Let $\displaystyle G=\{z\in\mathbb{Z}: \ z^n=1, \ n\in\mathbb{N}\}$.

Prove $\displaystyle (G,*)$ is an abelian group under multiplication.

This makes sense since the units $\displaystyle \mathbb{Z}_p$ are group under multiplication.

$\displaystyle 1+0\mathbf{i}$ is the identity.

How do I find the inverse?

Re: Roots of Unity as a group

Quote:

Originally Posted by

**dwsmith** Let $\displaystyle G=\{z\in\mathbb{Z}: \ z^n=1, n\in\mathbb{N}\}$.

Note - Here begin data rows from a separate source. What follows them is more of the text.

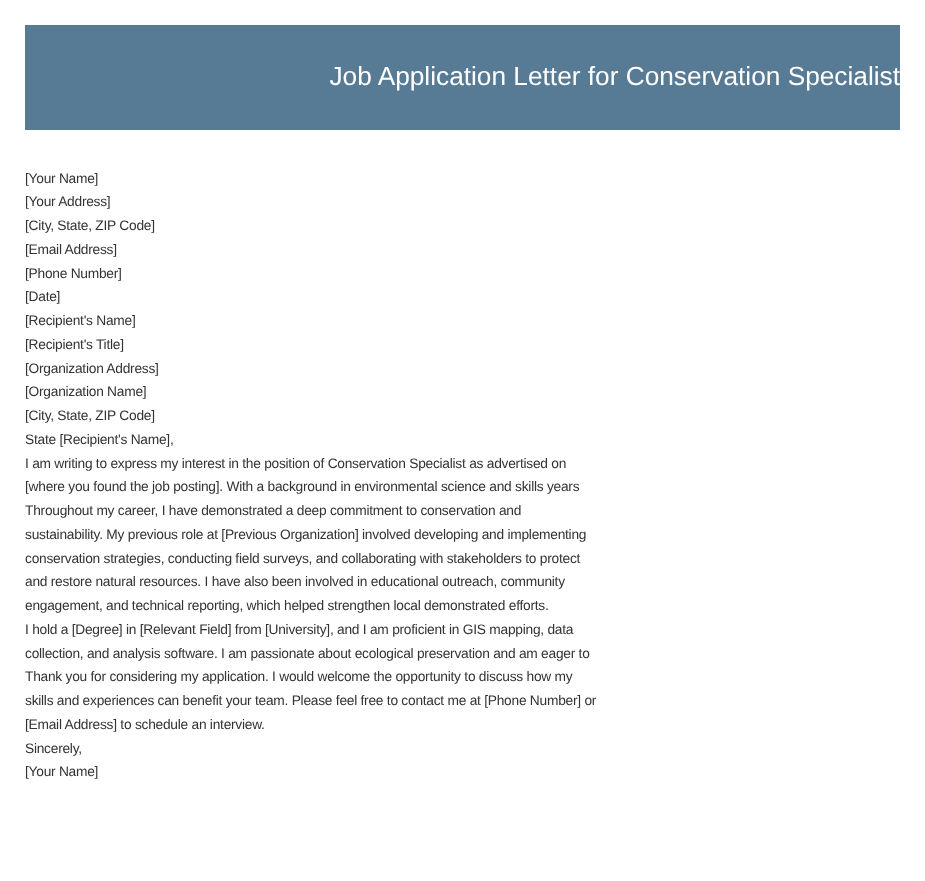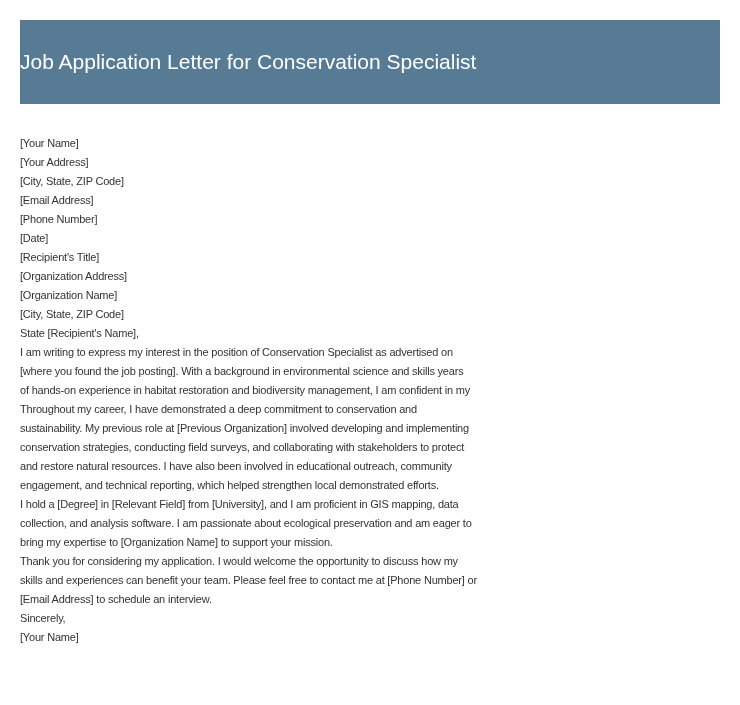--- a/index.html
+++ b/index.html
@@ -16,21 +16,21 @@
     }
     .page {
       position: relative;
       padding: 20px 20px 0 20px;
     }
     .header {
       background: #587b95;
       height: 84px;
       display: flex;
       align-items: center;
-      justify-content: flex-start;
+      justify-content: flex-end;
     }
     .header h1 {
       margin: 0;
       color: #ffffff;
       font-weight: normal;
       font-size: 21px;
       letter-spacing: 0px;
       font-family: "Liberation Sans", "DejaVu Sans", sans-serif;
     }
     .letter {
@@ -59,46 +59,45 @@
     <div>
       <span class="line">[Your Name]</span>
       <span class="line">[Your Address]</span>
       <span class="line">[City, State, ZIP Code]</span>
       <span class="line">[Email Address]</span>
       <span class="line">[Phone Number]</span>
       <span class="line">[Date]</span>
     </div>
 
     <div>
+      <span class="line">[Recipient's Name]</span>
       <span class="line">[Recipient's Title]</span>
       <span class="line">[Organization Address]</span>
       <span class="line">[Organization Name]</span>
       <span class="line">[City, State, ZIP Code]</span>
     </div>
 
     <span class="line">State [Recipient's Name],</span>
 
     <div class="para">
       <span class="line">I am writing to express my interest in the position of Conservation Specialist as advertised on</span>
       <span class="line">[where you found the job posting]. With a background in environmental science and skills years</span>
-      <span class="line">of hands-on experience in habitat restoration and biodiversity management, I am confident in my</span>
     </div>
 
     <div class="para">
       <span class="line">Throughout my career, I have demonstrated a deep commitment to conservation and</span>
       <span class="line">sustainability. My previous role at [Previous Organization] involved developing and implementing</span>
       <span class="line">conservation strategies, conducting field surveys, and collaborating with stakeholders to protect</span>
       <span class="line">and restore natural resources. I have also been involved in educational outreach, community</span>
       <span class="line">engagement, and technical reporting, which helped strengthen local demonstrated efforts.</span>
     </div>
 
     <div class="para">
       <span class="line">I hold a [Degree] in [Relevant Field] from [University], and I am proficient in GIS mapping, data</span>
       <span class="line">collection, and analysis software. I am passionate about ecological preservation and am eager to</span>
-      <span class="line">bring my expertise to [Organization Name] to support your mission.</span>
     </div>
 
     <div class="para">
       <span class="line">Thank you for considering my application. I would welcome the opportunity to discuss how my</span>
       <span class="line">skills and experiences can benefit your team. Please feel free to contact me at [Phone Number] or</span>
       <span class="line">[Email Address] to schedule an interview.</span>
     </div>
 
     <span class="line">Sincerely,</span>
     <span class="line">[Your Name]</span>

Prove $\displaystyle (G,*)$ is an abelian group under multiplication.

$\displaystyle 1+0\mathbf{i}$ is the identity.

How do I find the inverse?

Here is a hint:

$\displaystyle \exp \left( {\frac{{\pi i}}{5}} \right)$ is a $\displaystyle 10^{th}$ root of unity.

$\displaystyle \exp \left( {\frac{{9\pi i}}{5}} \right)$ is its inverse.

Re: Roots of Unity as a group

Quote:

Originally Posted by

**Plato** Here is a hint:

$\displaystyle \exp \left( {\frac{{\pi i}}{5}} \right)$ is a $\displaystyle 10^{th}$ root of unity.

$\displaystyle \exp \left( {\frac{{9\pi i}}{5}} \right)$ is its inverse.

So the inverse is

$\displaystyle \exp\left(\frac{2\pi i(n-k)}{n}\right)$

Re: Roots of Unity as a group

For associative and commutative, that is trivial true since $\displaystyle \mathbb{C}$ is a field, correct?

Re: Roots of Unity as a group

Quote:

Originally Posted by

**dwsmith** For associative and commutative, that is trivial true since $\displaystyle \mathbb{C}$ is a field, correct?

Well it is a field after all!